Gridoto.com - (OTW JANJIAN MAU KETEMUAN)
Cewek: Eh, OTW jam berapa?
Cowok: Nih udah mau jalan
Cewek: Eh tunggu dong, gua nge-charge mobil dulu nih dikit lagi penuh
Cowok: Oalah, gua sih bisa langsung jalan ya soalnya kan All New Yaris Cross Hybrid EV gua bisa self-recharge
Dialog ini mucul di postingan Instagram @toyotaid beberapa waktu lalu
Disertai caption, Emang beda deh kalo mobil hybrid favorit. Makanya pilih All New Yaris Cross Hybrid EV deh dari sekarang
Dalam postingan lain di akun yang sama, penekanan terhadap keunggulan mesin hybrid juga tampak
Mau beli mobil listrik cuman sayang ga sih di Indo masih jarang tempat buat ngecharge
Nah solusinya bisa beli hybrid guys, ini tuh kaya gabungan bensin dan listrik
Toyota tampaknya ngegas untuk mengkampanyekan teknologi hybrid lebih memudahkan saat ini dibanding EV.
Meski mereka punya produk EV juga di tanah air, tapi rasanya hanya sedikit pemakainya yang kesinggung kampanye ini.
Sepintas, kampanye ini hanya postingan atau konten biasa. Namun karena yang melakukannya Toyota, pemain terbesar kendaraan di Indonesia, hal ini menjadi menarik.
Baca Juga: Toyota Gencar Kampanye Hybrid, Tangkis Gencarnya Serbuan Mobil Listrik?
Sebab, publik bisa menafsirkan bebas dari apa yang mereka lakukan. Seperti hybrid mulai kalah pamor dari EV, orang-orang mulai banyak yang beralih membeli mobil listrik dan lain sebagainya.

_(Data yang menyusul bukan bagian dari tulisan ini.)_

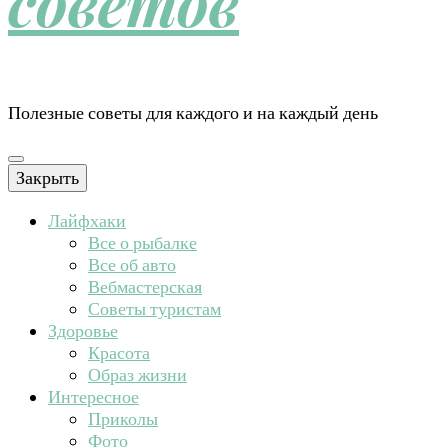
советов
Полезные советы для каждого и на каждый день
Закрыть
Лайфхаки
Все о рыбалке
Все об авто
Вебмастерская
Советы туристам
Здоровье
Красота
Образ жизни
Интересное
Приколы
Фото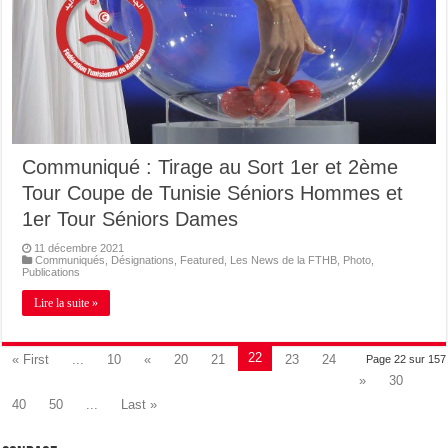
Communiqué : Tirage au Sort 1er et 2ème
Tour Coupe de Tunisie Séniors Hommes et
1er Tour Séniors Dames
11 décembre 2021
Communiqués
,
Désignations
,
Featured
,
Les News de la FTHB
,
Photo
,
Publications
Lire la suite »
22
« First
...
10
«
20
21
23
24
Page 22 sur 157
»
30
40
50
...
Last »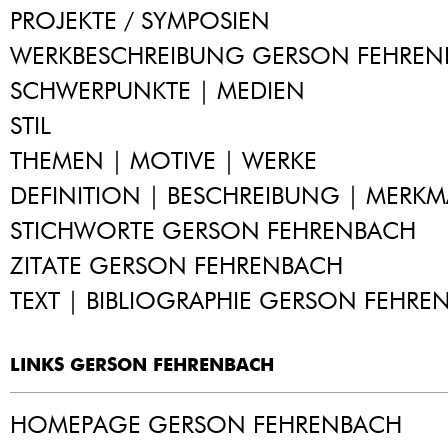
PROJEKTE / SYMPOSIEN
WERKBESCHREIBUNG GERSON FEHREN
SCHWERPUNKTE | MEDIEN
STIL
THEMEN | MOTIVE | WERKE
DEFINITION | BESCHREIBUNG | MERKM
STICHWORTE GERSON FEHRENBACH
ZITATE GERSON FEHRENBACH
TEXT | BIBLIOGRAPHIE GERSON FEHRE
LINKS GERSON FEHRENBACH
HOMEPAGE GERSON FEHRENBACH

Nyatanya, fenomena konsumen lebih menyukai EV atau mobil listrik daripada mobil hybrid bagai menemukan faktanya.
Jika melihat data penjualan mobil, sepanjang Januari-April 2025 penjualan mobil listrik berada di angka 23.952 unit, naik signifikan dibanding periode yang sama tahun lalu yang hanya 7.745 unit.
Sementara, pada periode Januari-April 2025 penjualan kendaraan hybrid mencapai 18.462 unit, naik sedikit ketimbang periode yang sama tahun lalu yakni 16.692 unit.
Kalau dilihat, penjualan mobil hybrid tahun ini mulai dikalahkan oleh BEV.
Baca Juga: Mulai Ditumbangkan BEV, Penjualan Mobil Hybrid Masih Ada Harapan?
Maka, dugaan Toyota mulai terusik sehingga menggelontorkan kampanye bertema hybrid lebih mudah daripada EV tampak berkorelasi.
Lebih-lebih ketika muncul postingan viral di mana gambar sebuah Toyota Alphard HEV diberi narasi:
Waktu Anda terlalu berharga hanya untuk menunggu colokan. All New Alphard HEV. Untuk mereka yang tahu bahwa waktu tak bisa diisi ulang.
Yang jelas, postingan tersebut tak ditemui di akun Instagram resmi TAM. Namun kemunculannya, spontan 'memvulgarkan' kampanye hybrid Toyota yang dilakukan lebih soft.
Hanya dalam beberapa konten postingan, suasana masih tenang hingga muncul satu yang meledak.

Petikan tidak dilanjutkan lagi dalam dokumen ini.